EXERCISE DIRECTIONS: Type out each entry exactly.

Extracted page text data:
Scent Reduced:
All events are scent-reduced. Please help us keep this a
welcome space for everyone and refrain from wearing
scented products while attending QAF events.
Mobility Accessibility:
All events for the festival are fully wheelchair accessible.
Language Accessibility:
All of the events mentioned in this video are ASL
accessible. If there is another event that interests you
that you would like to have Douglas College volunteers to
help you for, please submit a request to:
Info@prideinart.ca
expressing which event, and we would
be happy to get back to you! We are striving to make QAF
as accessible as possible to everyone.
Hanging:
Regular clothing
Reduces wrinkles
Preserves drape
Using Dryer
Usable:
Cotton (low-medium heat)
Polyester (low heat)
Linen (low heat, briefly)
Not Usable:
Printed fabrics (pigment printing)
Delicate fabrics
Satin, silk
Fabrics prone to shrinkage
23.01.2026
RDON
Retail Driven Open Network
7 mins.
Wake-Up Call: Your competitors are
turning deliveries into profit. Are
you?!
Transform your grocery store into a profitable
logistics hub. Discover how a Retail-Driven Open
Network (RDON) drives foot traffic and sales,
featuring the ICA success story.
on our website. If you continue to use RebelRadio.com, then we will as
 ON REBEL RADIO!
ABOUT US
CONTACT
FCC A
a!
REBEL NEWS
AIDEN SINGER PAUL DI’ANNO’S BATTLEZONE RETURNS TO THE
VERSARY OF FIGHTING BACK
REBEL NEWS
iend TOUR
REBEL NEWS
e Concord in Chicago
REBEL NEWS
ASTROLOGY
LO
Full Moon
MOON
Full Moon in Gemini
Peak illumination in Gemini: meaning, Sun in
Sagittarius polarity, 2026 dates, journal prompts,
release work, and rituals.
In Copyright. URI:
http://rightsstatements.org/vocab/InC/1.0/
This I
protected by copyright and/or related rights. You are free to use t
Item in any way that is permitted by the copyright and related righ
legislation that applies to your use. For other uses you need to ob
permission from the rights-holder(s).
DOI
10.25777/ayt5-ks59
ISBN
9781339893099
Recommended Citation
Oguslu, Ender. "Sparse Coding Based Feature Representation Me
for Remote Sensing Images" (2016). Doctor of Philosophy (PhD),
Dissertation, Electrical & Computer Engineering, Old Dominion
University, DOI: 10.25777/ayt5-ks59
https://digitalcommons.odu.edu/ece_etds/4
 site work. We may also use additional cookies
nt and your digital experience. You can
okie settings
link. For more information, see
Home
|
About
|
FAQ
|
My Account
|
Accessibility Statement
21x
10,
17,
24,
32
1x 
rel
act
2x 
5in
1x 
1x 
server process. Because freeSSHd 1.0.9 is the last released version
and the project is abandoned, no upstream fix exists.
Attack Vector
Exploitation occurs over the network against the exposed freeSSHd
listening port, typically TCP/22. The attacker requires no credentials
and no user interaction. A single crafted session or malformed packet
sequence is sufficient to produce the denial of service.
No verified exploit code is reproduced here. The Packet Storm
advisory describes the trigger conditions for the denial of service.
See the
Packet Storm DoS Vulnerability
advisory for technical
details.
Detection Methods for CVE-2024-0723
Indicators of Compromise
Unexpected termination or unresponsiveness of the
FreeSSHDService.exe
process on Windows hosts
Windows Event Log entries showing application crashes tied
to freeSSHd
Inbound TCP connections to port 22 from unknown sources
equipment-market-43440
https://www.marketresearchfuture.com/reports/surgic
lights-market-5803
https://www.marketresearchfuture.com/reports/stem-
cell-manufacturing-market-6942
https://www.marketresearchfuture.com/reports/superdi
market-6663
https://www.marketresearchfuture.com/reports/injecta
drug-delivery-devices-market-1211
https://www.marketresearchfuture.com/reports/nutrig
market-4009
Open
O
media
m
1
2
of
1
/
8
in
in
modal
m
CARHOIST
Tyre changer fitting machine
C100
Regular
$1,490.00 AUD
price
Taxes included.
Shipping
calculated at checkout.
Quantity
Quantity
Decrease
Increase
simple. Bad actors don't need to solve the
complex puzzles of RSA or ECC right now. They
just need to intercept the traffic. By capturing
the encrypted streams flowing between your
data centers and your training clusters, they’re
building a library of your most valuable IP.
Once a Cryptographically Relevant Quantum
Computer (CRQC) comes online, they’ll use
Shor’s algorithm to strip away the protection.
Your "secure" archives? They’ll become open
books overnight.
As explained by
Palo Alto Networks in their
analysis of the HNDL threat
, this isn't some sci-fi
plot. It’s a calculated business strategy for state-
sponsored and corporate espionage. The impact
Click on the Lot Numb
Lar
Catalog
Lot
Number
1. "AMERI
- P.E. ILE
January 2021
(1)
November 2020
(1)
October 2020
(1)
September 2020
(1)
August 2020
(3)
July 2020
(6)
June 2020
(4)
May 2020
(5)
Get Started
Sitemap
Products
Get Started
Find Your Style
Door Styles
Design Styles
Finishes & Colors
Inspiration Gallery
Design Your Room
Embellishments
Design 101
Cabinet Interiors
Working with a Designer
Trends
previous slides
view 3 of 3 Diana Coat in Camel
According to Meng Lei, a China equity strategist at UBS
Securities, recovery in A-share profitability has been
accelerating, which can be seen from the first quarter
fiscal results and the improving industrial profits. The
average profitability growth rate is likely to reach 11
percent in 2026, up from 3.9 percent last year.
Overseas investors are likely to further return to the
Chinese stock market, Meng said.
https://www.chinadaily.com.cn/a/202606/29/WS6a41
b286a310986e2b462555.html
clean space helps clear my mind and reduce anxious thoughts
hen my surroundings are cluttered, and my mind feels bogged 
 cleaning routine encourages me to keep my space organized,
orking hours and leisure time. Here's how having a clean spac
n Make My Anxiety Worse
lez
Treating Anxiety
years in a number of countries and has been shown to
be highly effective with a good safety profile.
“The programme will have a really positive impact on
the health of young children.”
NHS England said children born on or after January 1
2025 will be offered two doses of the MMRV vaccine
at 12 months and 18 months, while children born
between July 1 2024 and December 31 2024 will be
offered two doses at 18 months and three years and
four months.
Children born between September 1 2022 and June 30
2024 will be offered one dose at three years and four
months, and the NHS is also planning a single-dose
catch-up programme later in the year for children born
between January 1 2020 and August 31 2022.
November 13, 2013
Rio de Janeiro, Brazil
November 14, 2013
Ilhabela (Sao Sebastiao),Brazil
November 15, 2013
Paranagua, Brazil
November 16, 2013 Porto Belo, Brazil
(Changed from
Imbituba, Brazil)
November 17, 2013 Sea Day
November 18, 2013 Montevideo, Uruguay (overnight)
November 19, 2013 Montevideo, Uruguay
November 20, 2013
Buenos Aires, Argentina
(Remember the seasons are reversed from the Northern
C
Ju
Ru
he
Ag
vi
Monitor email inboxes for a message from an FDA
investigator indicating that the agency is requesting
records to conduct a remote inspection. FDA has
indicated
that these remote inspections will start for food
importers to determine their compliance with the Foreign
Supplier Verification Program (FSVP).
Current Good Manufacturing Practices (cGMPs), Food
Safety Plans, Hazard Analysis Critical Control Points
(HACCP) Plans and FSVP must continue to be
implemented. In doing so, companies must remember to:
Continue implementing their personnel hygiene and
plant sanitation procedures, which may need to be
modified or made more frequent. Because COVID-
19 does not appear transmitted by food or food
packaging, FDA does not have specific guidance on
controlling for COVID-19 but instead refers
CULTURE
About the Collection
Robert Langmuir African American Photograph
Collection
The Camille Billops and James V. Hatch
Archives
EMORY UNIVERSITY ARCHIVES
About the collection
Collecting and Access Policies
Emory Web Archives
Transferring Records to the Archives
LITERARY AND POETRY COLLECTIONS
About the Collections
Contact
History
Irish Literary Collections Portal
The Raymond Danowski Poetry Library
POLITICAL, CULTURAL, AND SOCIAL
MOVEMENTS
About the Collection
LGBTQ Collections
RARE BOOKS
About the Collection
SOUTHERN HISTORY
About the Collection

ANSWER AREA:
Scent Reduced:
All events are scent-reduced. Please help us keep this a
welcome space for everyone and refrain from wearing
scented products while attending QAF events.
Mobility Accessibility:
All events for the festival are fully wheelchair accessible.
Language Accessibility:
All of the events mentioned in this video are ASL
accessible. If there is another event that interests you
that you would like to have Douglas College volunteers to
help you for, please submit a request to:
Info@prideinart.ca
expressing which event, and we would
be happy to get back to you! We are striving to make QAF
as accessible as possible to everyone.
Hanging:
Regular clothing
Reduces wrinkles
Preserves drape
Using Dryer
Usable:
Cotton (low-medium heat)
Polyester (low heat)
Linen (low heat, briefly)
Not Usable:
Printed fabrics (pigment printing)
Delicate fabrics
Satin, silk
Fabrics prone to shrinkage
23.01.2026
RDON
Retail Driven Open Network
7 mins.
Wake-Up Call: Your competitors are
turning deliveries into profit. Are
you?!
Transform your grocery store into a profitable
logistics hub. Discover how a Retail-Driven Open
Network (RDON) drives foot traffic and sales,
featuring the ICA success story.
on our website. If you continue to use RebelRadio.com, then we will as
 ON REBEL RADIO!
ABOUT US
CONTACT
FCC A
a!
REBEL NEWS
AIDEN SINGER PAUL DI’ANNO’S BATTLEZONE RETURNS TO THE
VERSARY OF FIGHTING BACK
REBEL NEWS
iend TOUR
REBEL NEWS
e Concord in Chicago
REBEL NEWS
ASTROLOGY
LO
Full Moon
MOON
Full Moon in Gemini
Peak illumination in Gemini: meaning, Sun in
Sagittarius polarity, 2026 dates, journal prompts,
release work, and rituals.
In Copyright. URI:
http://rightsstatements.org/vocab/InC/1.0/
This I
protected by copyright and/or related rights. You are free to use t
Item in any way that is permitted by the copyright and related righ
legislation that applies to your use. For other uses you need to ob
permission from the rights-holder(s).
DOI
10.25777/ayt5-ks59
ISBN
9781339893099
Recommended Citation
Oguslu, Ender. "Sparse Coding Based Feature Representation Me
for Remote Sensing Images" (2016). Doctor of Philosophy (PhD),
Dissertation, Electrical & Computer Engineering, Old Dominion
University, DOI: 10.25777/ayt5-ks59
https://digitalcommons.odu.edu/ece_etds/4
 site work. We may also use additional cookies
nt and your digital experience. You can
okie settings
link. For more information, see
Home
|
About
|
FAQ
|
My Account
|
Accessibility Statement
21x
10,
17,
24,
32
1x 
rel
act
2x 
5in
1x 
1x 
server process. Because freeSSHd 1.0.9 is the last released version
and the project is abandoned, no upstream fix exists.
Attack Vector
Exploitation occurs over the network against the exposed freeSSHd
listening port, typically TCP/22. The attacker requires no credentials
and no user interaction. A single crafted session or malformed packet
sequence is sufficient to produce the denial of service.
No verified exploit code is reproduced here. The Packet Storm
advisory describes the trigger conditions for the denial of service.
See the
Packet Storm DoS Vulnerability
advisory for technical
details.
Detection Methods for CVE-2024-0723
Indicators of Compromise
Unexpected termination or unresponsiveness of the
FreeSSHDService.exe
process on Windows hosts
Windows Event Log entries showing application crashes tied
to freeSSHd
Inbound TCP connections to port 22 from unknown sources
equipment-market-43440
https://www.marketresearchfuture.com/reports/surgic
lights-market-5803
https://www.marketresearchfuture.com/reports/stem-
cell-manufacturing-market-6942
https://www.marketresearchfuture.com/reports/superdi
market-6663
https://www.marketresearchfuture.com/reports/injecta
drug-delivery-devices-market-1211
https://www.marketresearchfuture.com/reports/nutrig
market-4009
Open
O
media
m
1
2
of
1
/
8
in
in
modal
m
CARHOIST
Tyre changer fitting machine
C100
Regular
$1,490.00 AUD
price
Taxes included.
Shipping
calculated at checkout.
Quantity
Quantity
Decrease
Increase
simple. Bad actors don't need to solve the
complex puzzles of RSA or ECC right now. They
just need to intercept the traffic. By capturing
the encrypted streams flowing between your
data centers and your training clusters, they’re
building a library of your most valuable IP.
Once a Cryptographically Relevant Quantum
Computer (CRQC) comes online, they’ll use
Shor’s algorithm to strip away the protection.
Your "secure" archives? They’ll become open
books overnight.
As explained by
Palo Alto Networks in their
analysis of the HNDL threat
, this isn't some sci-fi
plot. It’s a calculated business strategy for state-
sponsored and corporate espionage. The impact
Click on the Lot Numb
Lar
Catalog
Lot
Number
1. "AMERI
- P.E. ILE
January 2021
(1)
November 2020
(1)
October 2020
(1)
September 2020
(1)
August 2020
(3)
July 2020
(6)
June 2020
(4)
May 2020
(5)
Get Started
Sitemap
Products
Get Started
Find Your Style
Door Styles
Design Styles
Finishes & Colors
Inspiration Gallery
Design Your Room
Embellishments
Design 101
Cabinet Interiors
Working with a Designer
Trends
previous slides
view 3 of 3 Diana Coat in Camel
According to Meng Lei, a China equity strategist at UBS
Securities, recovery in A-share profitability has been
accelerating, which can be seen from the first quarter
fiscal results and the improving industrial profits. The
average profitability growth rate is likely to reach 11
percent in 2026, up from 3.9 percent last year.
Overseas investors are likely to further return to the
Chinese stock market, Meng said.
https://www.chinadaily.com.cn/a/202606/29/WS6a41
b286a310986e2b462555.html
clean space helps clear my mind and reduce anxious thoughts
hen my surroundings are cluttered, and my mind feels bogged 
 cleaning routine encourages me to keep my space organized,
orking hours and leisure time. Here's how having a clean spac
n Make My Anxiety Worse
lez
Treating Anxiety
years in a number of countries and has been shown to
be highly effective with a good safety profile.
“The programme will have a really positive impact on
the health of young children.”
NHS England said children born on or after January 1
2025 will be offered two doses of the MMRV vaccine
at 12 months and 18 months, while children born
between July 1 2024 and December 31 2024 will be
offered two doses at 18 months and three years and
four months.
Children born between September 1 2022 and June 30
2024 will be offered one dose at three years and four
months, and the NHS is also planning a single-dose
catch-up programme later in the year for children born
between January 1 2020 and August 31 2022.
November 13, 2013
Rio de Janeiro, Brazil
November 14, 2013
Ilhabela (Sao Sebastiao),Brazil
November 15, 2013
Paranagua, Brazil
November 16, 2013 Porto Belo, Brazil
(Changed from
Imbituba, Brazil)
November 17, 2013 Sea Day
November 18, 2013 Montevideo, Uruguay (overnight)
November 19, 2013 Montevideo, Uruguay
November 20, 2013
Buenos Aires, Argentina
(Remember the seasons are reversed from the Northern
C
Ju
Ru
he
Ag
vi
Monitor email inboxes for a message from an FDA
investigator indicating that the agency is requesting
records to conduct a remote inspection. FDA has
indicated
that these remote inspections will start for food
importers to determine their compliance with the Foreign
Supplier Verification Program (FSVP).
Current Good Manufacturing Practices (cGMPs), Food
Safety Plans, Hazard Analysis Critical Control Points
(HACCP) Plans and FSVP must continue to be
implemented. In doing so, companies must remember to:
Continue implementing their personnel hygiene and
plant sanitation procedures, which may need to be
modified or made more frequent. Because COVID-
19 does not appear transmitted by food or food
packaging, FDA does not have specific guidance on
controlling for COVID-19 but instead refers
CULTURE
About the Collection
Robert Langmuir African American Photograph
Collection
The Camille Billops and James V. Hatch
Archives
EMORY UNIVERSITY ARCHIVES
About the collection
Collecting and Access Policies
Emory Web Archives
Transferring Records to the Archives
LITERARY AND POETRY COLLECTIONS
About the Collections
Contact
History
Irish Literary Collections Portal
The Raymond Danowski Poetry Library
POLITICAL, CULTURAL, AND SOCIAL
MOVEMENTS
About the Collection
LGBTQ Collections
RARE BOOKS
About the Collection
SOUTHERN HISTORY
About the Collection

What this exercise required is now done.